By the time I’m done jotting quick, high-level notes about all the scenes I know have to be written, I usually have about two-thirds of the scene list filled in.

Aside: Which Comes First, the Planning or the Pantsing? Answer: Either. Or Is It Both?

It is entirely possible that it works better to pants the entire story, then retrofit the structure. I did that with the first Jesse Donovan novel That She Is Made of Truth.

If you can write the whole story down quickly, it allows you to go back and find the theme, the underlying life lesson your book is secretly about. Trust me (or trust Steven Pressfield) most writers have no clue what the theme of their work is until they’ve had time to ruminate, or had it explained by an editor or reader. (As I’ve always said, it’s hard to read the label when you’re inside the bottle.) Once you have your theme, you can write your 12 sentences based on the theme.

Sometimes pantsing hits a wall. The process I’m sharing is the best way I know to bust through, either by switching to planning mode completely, or until the dam bursts and you dive back into the maelstrom of mad writing.

Even if you plan first, the brevity of the 12 sentence process allows you infinite freedom to pants from waypoint to waypoint as freely as any other process.

The Rest of the Story

Subplots, logical deduction, and discoveries along the way fill in the rest of my scene list.

I always try to include at least one subplot, two if I can. One parallels the main plot in a minor fashion, tying into the main plot’s resolution near the end. The other is a mirror, the opposite of the main plot, failing where the main plot succeeds or otherwise playing out differently from the main plot.

Once I get that far, I have very few holes in my scene list. Those fill themselves in as single scenes expand into two or three, or as other necessary scenes are discovered when I start pantsing my way through the first draft.

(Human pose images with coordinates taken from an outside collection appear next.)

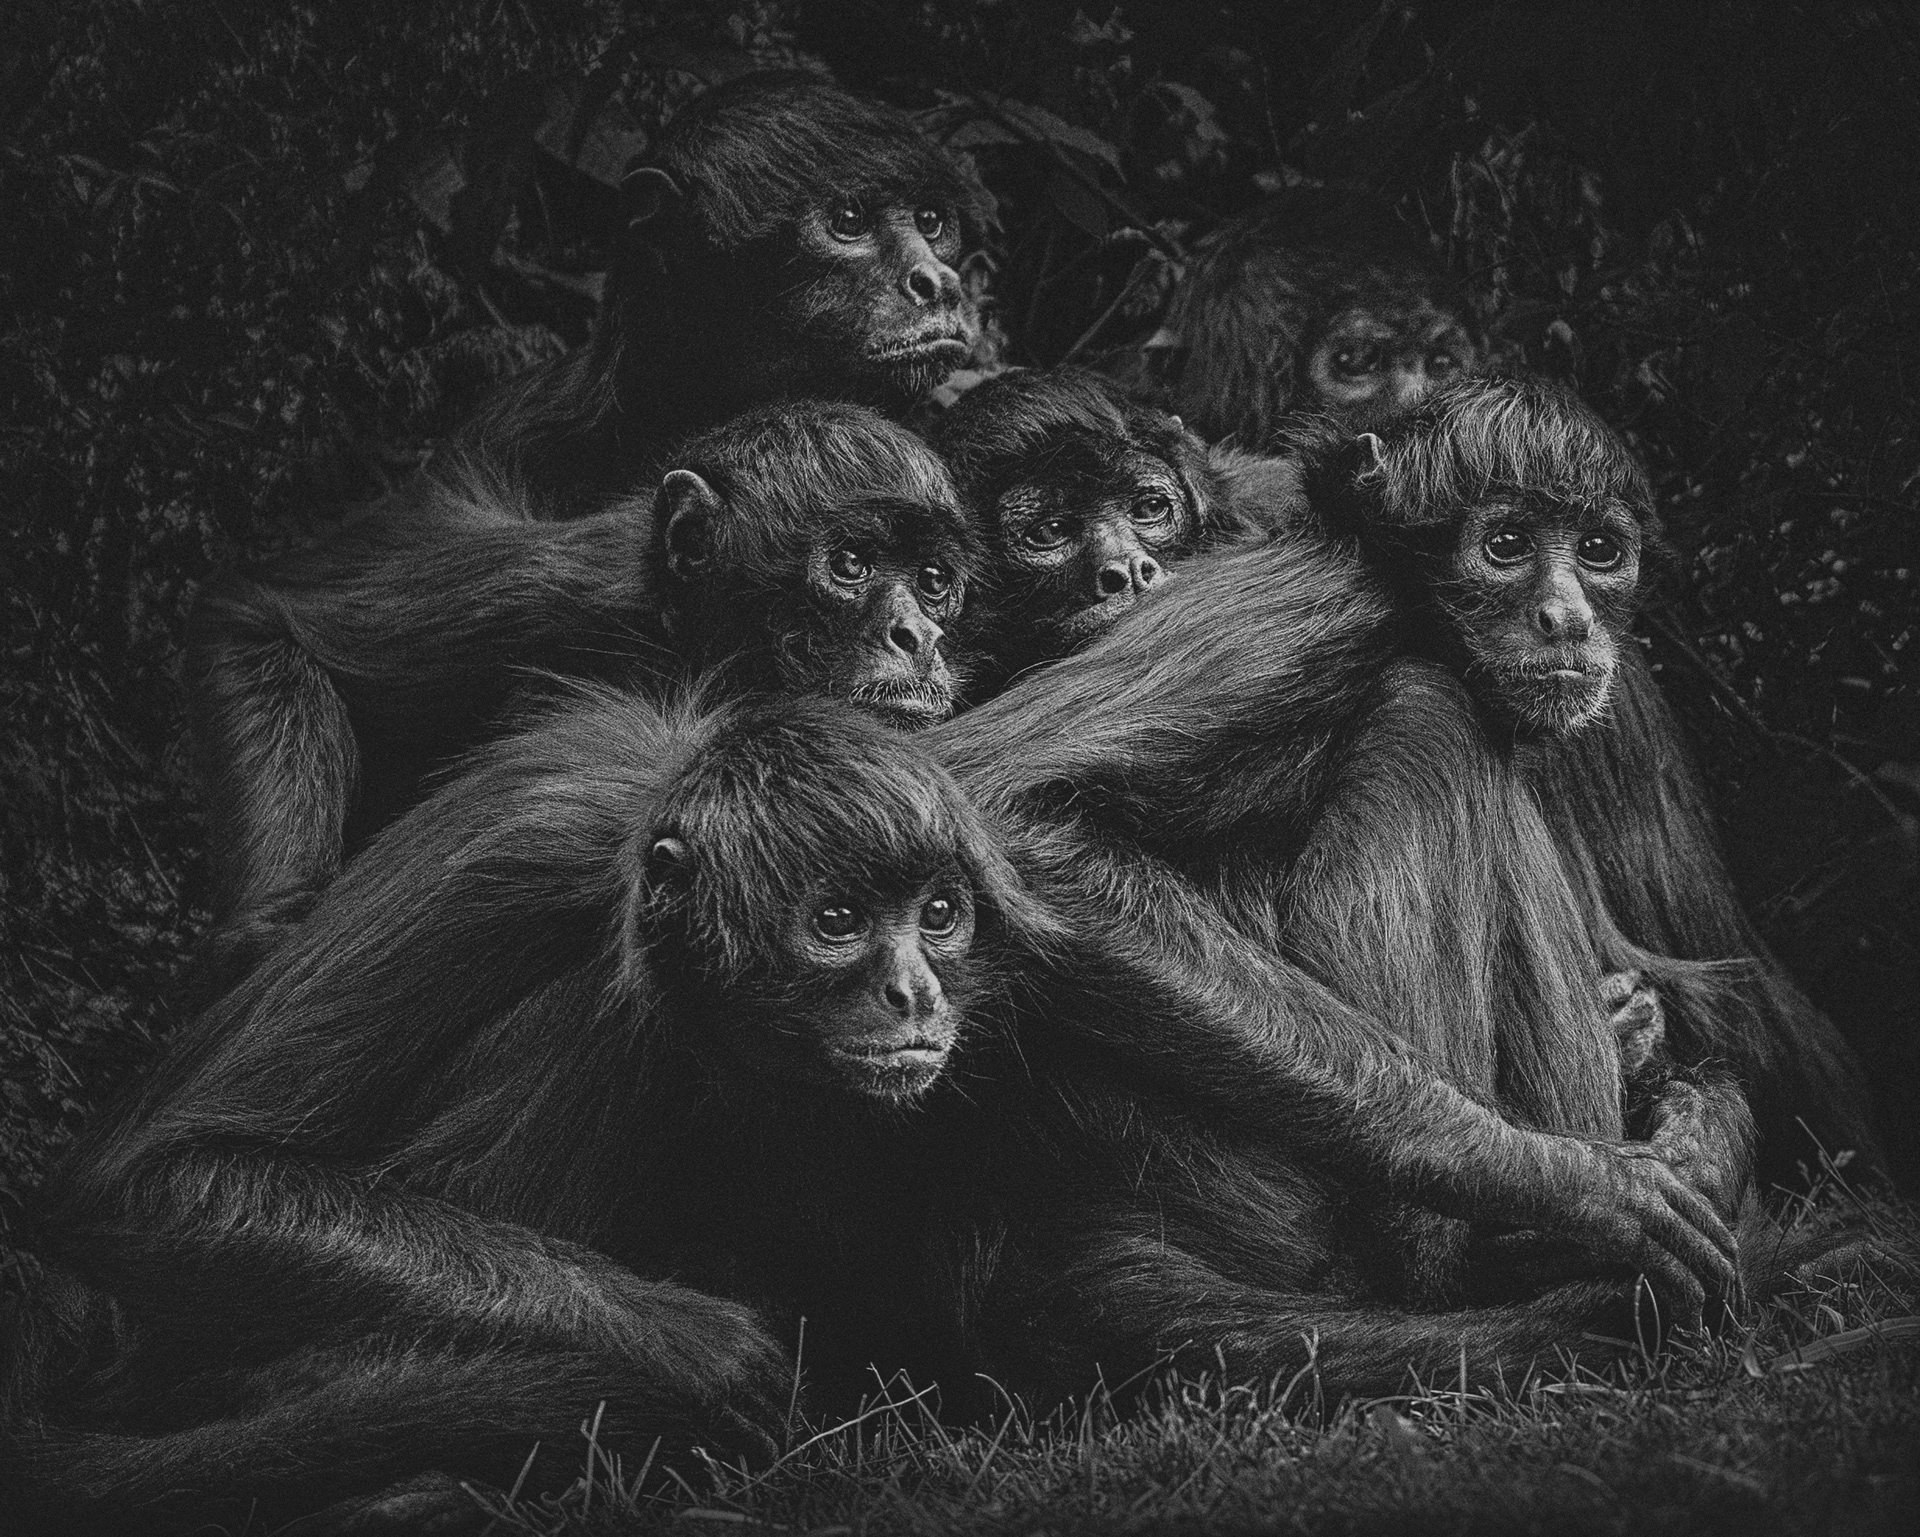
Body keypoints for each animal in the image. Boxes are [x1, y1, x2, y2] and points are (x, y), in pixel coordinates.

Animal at [0, 689, 1058, 1533]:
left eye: (938, 915)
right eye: (838, 922)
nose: (915, 995)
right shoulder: (523, 843)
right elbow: (149, 1183)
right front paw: (692, 1346)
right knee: (613, 1015)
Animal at [187, 401, 981, 979]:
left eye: (932, 580)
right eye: (851, 563)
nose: (916, 634)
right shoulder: (556, 586)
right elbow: (259, 616)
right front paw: (268, 931)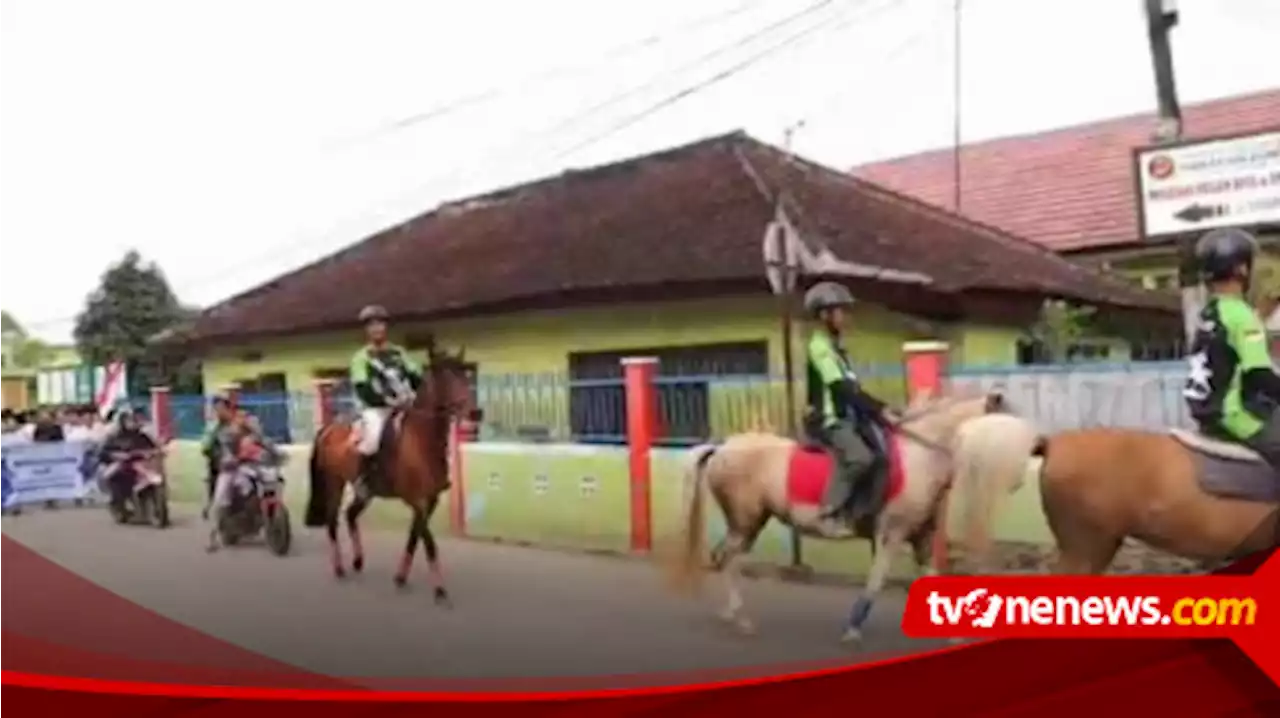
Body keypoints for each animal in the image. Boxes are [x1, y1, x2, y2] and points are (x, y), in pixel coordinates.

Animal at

The scene list rescued me from the crisis I described in Part 1, wondering how a shift from a technical environment to an ancient jungle could make sense in my story.

Now the Hard Part Isn’t as Hard

Once I have the list, I do what most writers consider the hard part: I sit down, every weekday, and write.

I usually start with a single scene per day, but before long I’m writing two or three, and as I near the end, I’ll write 4,000-5,000 words a day in a race with my hero to the end of the book.

Because I did the hard work of finding the story’s structure and creating a plan, getting words out every day isn’t the struggle it used to be. There are still days I have to fight resistance to sit down and do it, and days I’m not sure where I’m going or what I’m doing. Those are the days I have to trust that I knew what I was doing when I created the plan.

It’s not magic. It doesn’t take the work out of writing. It allows me to do the hard work at the right times, and to use the correct side of my brain for each part of the writing process.

When I’m confused or stuck, I know what to do. It’s right there in the plan.